#### The task:
Copy each line of the following data that contains "Amescoa".

──────

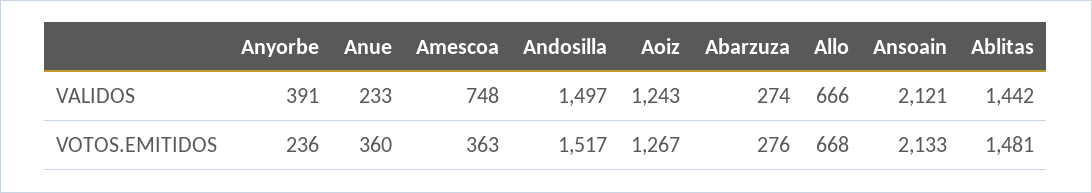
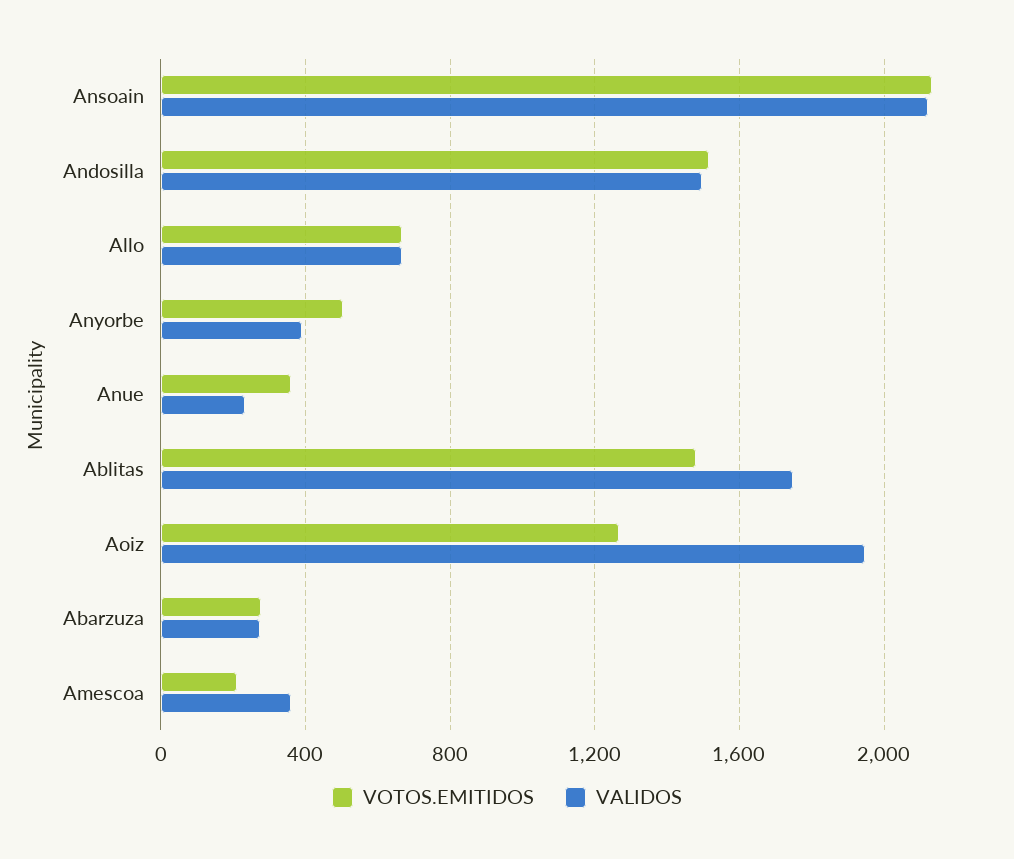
  {
    "VALIDOS": {
      "Anyorbe": 391,
      "Anue": 233,
-     "Amescoa": 748,
+     "Amescoa": 350,
      "Andosilla": 1497,
-     "Aoiz": 1243,
+     "Aoiz": 1950,
      "Abarzuza": 274,
      "Allo": 666,
      "Ansoain": 2121,
-     "Ablitas": 1442
+     "Ablitas": 1750
    },
    "VOTOS.EMITIDOS": {
-     "Anyorbe": 236,
+     "Anyorbe": 500,
      "Anue": 360,
-     "Amescoa": 363,
+     "Amescoa": 200,
      "Andosilla": 1517,
      "Aoiz": 1267,
      "Abarzuza": 276,
      "Allo": 668,
      "Ansoain": 2133,
      "Ablitas": 1481
    }
  }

──────

#### Solved exercise:
-     "Amescoa": 748,
+     "Amescoa": 350,
-     "Amescoa": 363,
+     "Amescoa": 200,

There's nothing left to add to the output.